3 años después
Regio de Calabria, Italia
Franco se apartó de la ventana. Estaba despierto desde hacía varias horas, pero como siempre que no podía dormir, se había sentado a mirar la única cosa que lo mantenía en pie: ella.
Se vistió impecablemente para salir: saco, camisa y corbata negras; y en el momento en que abrió la puerta de su habitación, ya Amira estaba esperándolo con el mismo gesto pétreo que él tenía.
La mujer lo siguió como cada mañana hasta uno de los jardines posteriores de la casa, y se quedó a unos cinco metros mientras Franco se acercaba a una lápida blanca que estaba en medio de las flores. Lo vio rozarla con los dedos, besar el único anillo que llevaba en su mano derecha y regresar sin decir una palabra.
Amira no sabía de quién era aquella lápida, pero quien sea que hubiera sido Victoria, pesaba más en el corazón de Franco Garibaldi que su propia madre.
—¿Tenemos noticias del cargamento de Bocca Nera? —preguntó él y Amira asintió, sentándose a su derecha en la mesa del comedor.
Para eterna rabia de Santo Garibaldi, cuando Franco había comenzado su ascenso en la 'Ndrangheta hacia tres años, había elegido como su Ejecutor nada menos que a una mujer, y encima extranjera.
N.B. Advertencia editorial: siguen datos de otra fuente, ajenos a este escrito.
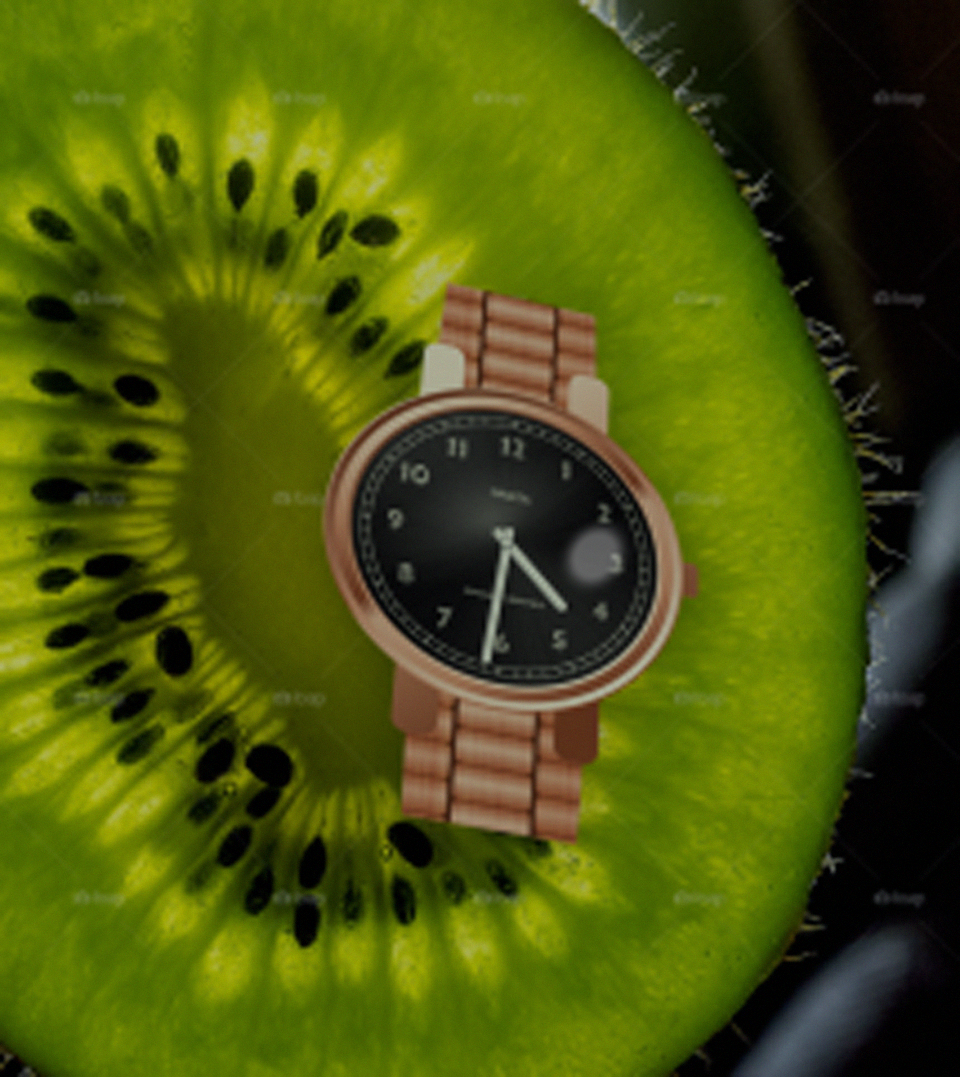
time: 4:31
Pero aquella mujer le era tan leal que solo matándola lograría apartarla de él.
—Llega esta noche, pero algo me dice que dará problemas —murmuró Amira sirviéndose café—. Estamos hablando de treinta toneladas de cocaína pura, Franco, y sabemos que de esto depende tu título.
El italiano le regaló una sonrisa enigmática. Ella era la única persona en el mundo a la que le permitía tutearlo.
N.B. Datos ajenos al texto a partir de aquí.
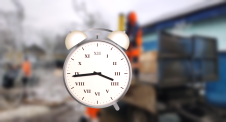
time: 3:44
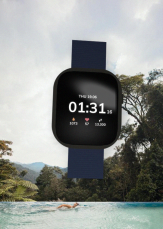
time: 1:31
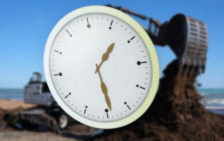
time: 1:29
—¿Crees que no lo sé? Hace tres años mi padre me dio uno de los negocios de la organización, y poco a poco le he arrebatado todos los demás. Ya no hay nada en la 'Ndrangheta que yo no controle.
—Sí hay algo —le advirtió Amira.
—Sabes que no me meto en el tráfico de mujeres —gruñó Franco.
—¿Por ella? —Y los dos sabían a quién se refería.
—Por ella… —confirmó Franco y Amira no dijo nada más—. De cualquier manera, mi nombramiento como próximo Conte ya tiene fecha, solo están esperando que logre concretar el negocio con los colombianos para hacerlo efectivo. —Franco sonrió con cinismo—. Estoy seguro de que mi padre recuerda la promesa que le hice, y hará lo que sea para evitarlo.
Amira curvó los labios, pensativa.
—¿Qué tienes en mente?
—Un paseo a la luz de la luna —respondió Franco con tono seco.
Y tal como habían imaginado, a las doce de la noche ese mismo día, el carguero Santa Anita, que traía los dos contenedores llenos de cocaína pura, fue interceptado por tres barcos de la Guardia Costera mientras cruzaba el Estrecho de Mesina. Dos horas después, arribaba al puerto de Regio de Calabria, escoltado por las autoridades.
Santo Garibaldi mandó a cerrar con una sonrisa de satisfacción la puerta del almacén que la organización tenía en el puerto, y donde debía guardarse el cargamento, que en aquel junto momento debía estar siendo embargado por la policía.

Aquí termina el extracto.